▶ [EXCERPT]:
— begin —

Hawaiian Soul-Journ part II: The Storm

The waves were crashing so fiercely and I knew that I was a bit too close to the shore break for comfort, or perhaps even safety, but since I had only just arrived, I really didn’t know for sure. I woke up every few minutes to look outside the tent to see if the surf was really still 10 feet from the flap and noticed the folks in the tent next to me doing the same thing. Their flashlight was more powerful than mine, so I could see clearly that we were still safe, but even still, we were all pretty uneasy. Finally at about 3:30 AM I began to debate whether I aught to move the tent straight away or if I could wait until daylight and race the imminent rain. Finally I decided that I would be better off moving the whole thing in the dark while it was still dry rather than take the chance on beating the rain. Despite jetlag and the semi-conscious state I was in, I was surprisingly efficient at moving back about 20 feet and once I was settled in my new spot, I felt much more relaxed and fell immediately asleep.

In the morning I noticed that sometime after I had moved my tent, the other campers around me opted to do the same. We all agreed that it was a bit of a rough night, but were glad that we didn’t wait, the rain began in earnest well before dawn. Soggy and fatigued, we all settled in for the thirty hours of heavy, soaking rainfall that would ensue. I did a few errands to make my vinyl home as accommodating as possible, including a grass mat for a front “porch” that would effectively keep me from tracking in a lot of sand… little did I know.

— end —

▶ [AVAILABLE DATA]:

— begin —

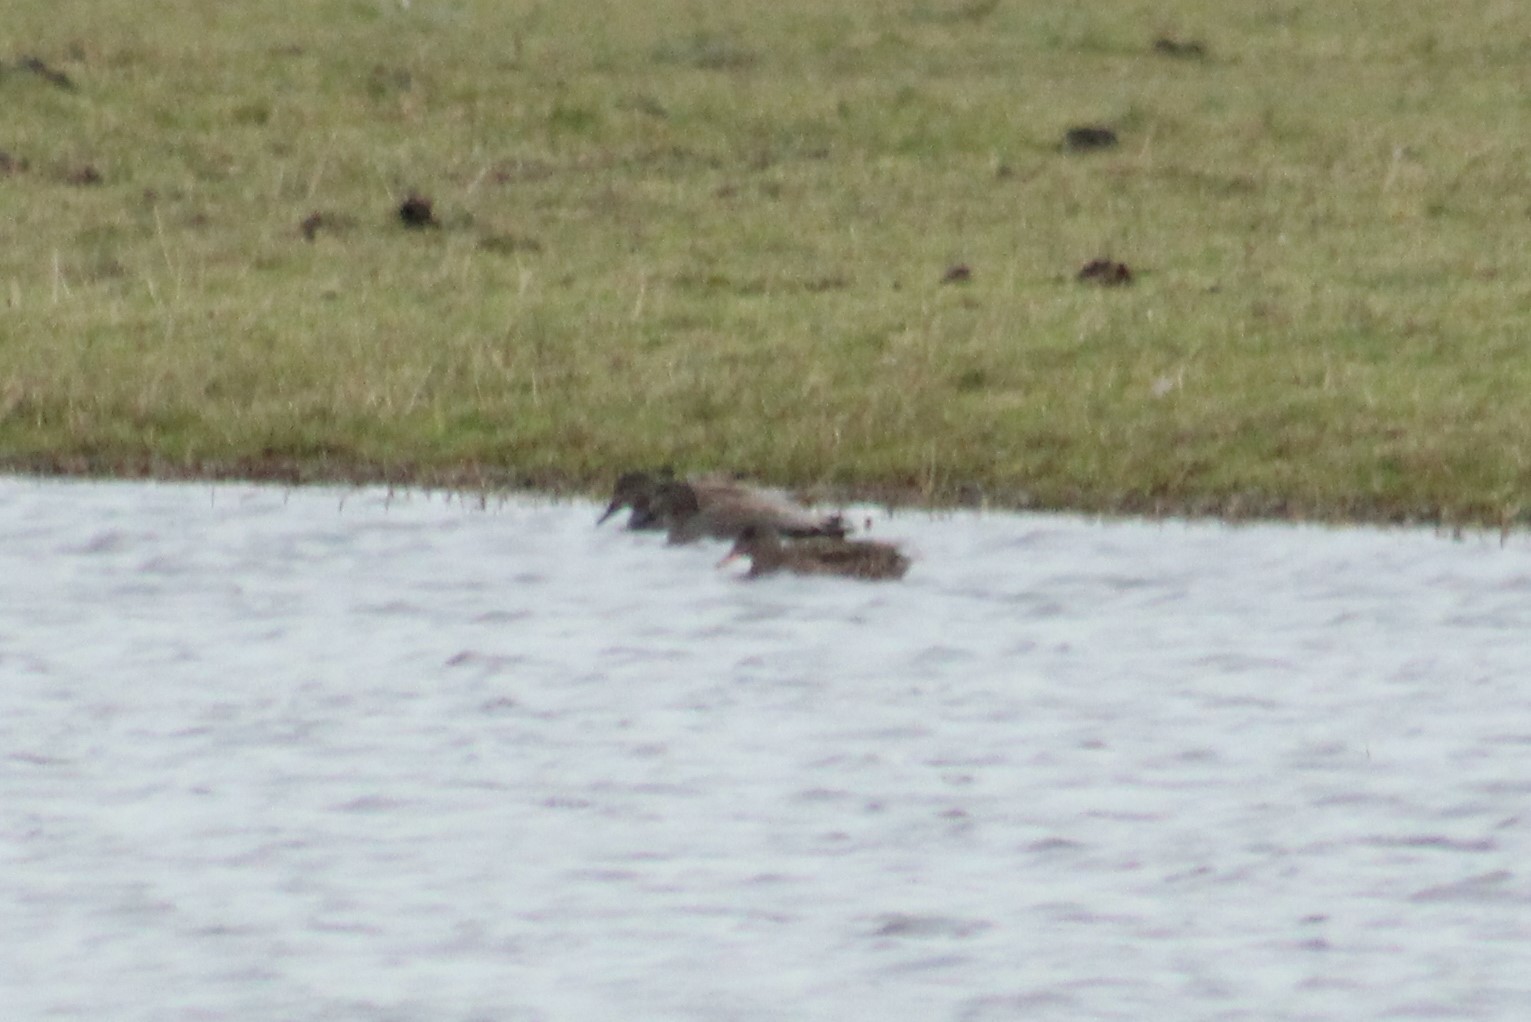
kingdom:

— end —

▶ [DIRECTIVES]:
[1] In the Hawaiian storm story, at about what time did the writer start debating whether to move the tent?
[2] Carry the Hawaiian storm story forward from its last sentence.
The material has no connection to the Hawaiian storm story.

▶ [OUTPUTS FOR THE TASKS]:
[1] At about 3:30 AM.

[2]
By evening, the rain was picking up a bit and I figured that I might as well snuggle down for the night, even if it was only 7:30 PM. I was grooving on my digs, Facebooking with friends and generally having a nice time until I realized that I was getting rather wet. The rain was coming down so hard that a puddle had formed on one side of my tent and the rain was actually splashing UP from the ground and getting wet, dirty sand into the tent through the fine mesh. I hurriedly moved all my bedding to the center of the tent, the driest spot I had. I silently thanked myself for not going out for the evening to escape the rain; all my bedding had been piled up on the side of the tent that was filthy and soaked. I laid a towel down to absorb it and squeezed myself into the rapidly shrinking semi-damp part of the tent to keep from getting drenched.
A couple of hours later I heard the rumble of thunder; my friend Mike told me that thunderstorms are pretty uncommon here on Kauai, with perhaps only two storms a year. I was excited that I was going to witness this rare event from such an intimate vantage point; my enthusiasm was literally dampened as the storm got closer and it became evident that I was in a dangerous situation. Smart phone in hand, I started checking the local weather; this was in fact a very dangerous storm. The weather advisory insisted that people seek shelter in a strong building due to ground to cloud lightening and 60 mph gusts of wind. I looked around my dirty, wet tent and realized that if I left it, it could very possibly blow away to the sea. The time frame for the most severe part of the storm would only last for another 15 minutes, so I decided to stick it out. The wind picked up and one of my tent poles collapsed; I frantically began to repair my shelter from the inside and hold onto the supports while the storm raged and the wind howled on the other side of a millimeter of material.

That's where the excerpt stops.